Mein naiver Weihnachtswunsch

Was gestern in Berlin passiert ist, lässt sich für mich nicht in Worte fassen. Wie vieles, was gerade auf unserer Welt passiert. Ich habe aufgehört, Zeitungen und News zu lesen, weil ich mich dem Elend in unserer Welt so hoffnungslos ausgeliefert fühle. Ich will helfen, tun, trösten - und habe keine Ahnung wie. Es ist zu viel, es ist zu groß, es ist zu mächtig - ich fühle mich komplett handlungsunfähig, schockiert, erstarrt und überfordert.
Um mich zu schützen, habe ich mich in mein Schneckenhaus zurückgezogen und gemerkt, dass ich mich dort nicht besser oder sicherer fühle.
Und als ich gestern über Facebook die Meldungen bekam, welche meiner Freunde sich in Sicherheit befanden, konnte ich mich nicht länger verkriechen.

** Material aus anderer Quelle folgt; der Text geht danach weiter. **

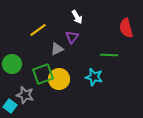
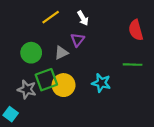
yellow line: (38, 30) -> (51, 17), moved
green line: (109, 55) -> (133, 65), moved
green circle: (12, 64) -> (31, 53), moved
gray star: (25, 95) -> (27, 89), moved

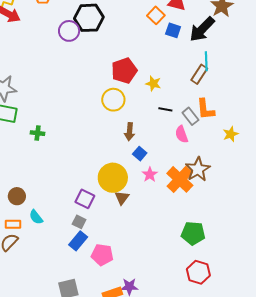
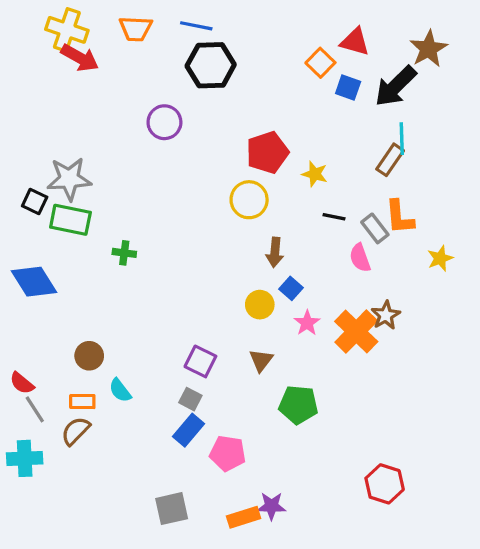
purple circle: (69, 31) -> (164, 122), moved
brown star: (198, 169) -> (386, 315), size x0.7
yellow circle: (113, 178) -> (260, 305), moved, size x0.6
green pentagon: (193, 233) -> (298, 405), moved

Aus der Malerei weiß ich, dass das Licht, dort, wo es am dunkelsten ist, am hellsten strahlt.
Will heißen: willst Du es hell und strahlend, musst Du es an der Stelle erst so dunkel wie möglich machen. 
Diese Technik ist so universell, so einfach, so groß und allgemeingültig, dass es mir den Mut gibt, weiter an das Gute im Menschen zu glauben und dem Leben zu vertrauen.
Ich kann den Schmerz und das Leid in dieser Welt nicht verhindern, aber ich kann für Menschen, denen ich begegne, da sein -  und etwas Licht und Farbe in ihr Leben bringen.
So frage ich mich jeden Tag, in meiner kleinen Welt, was mein Leben bunt macht und bin jeden Tag dankbar, für das, was ich sein und tun, haben und teilen darf.

Und wenn das jeder täte, auch nur einmal am Tag, dann wäre mein Weihnachtswunsch gar nicht mehr so naiv.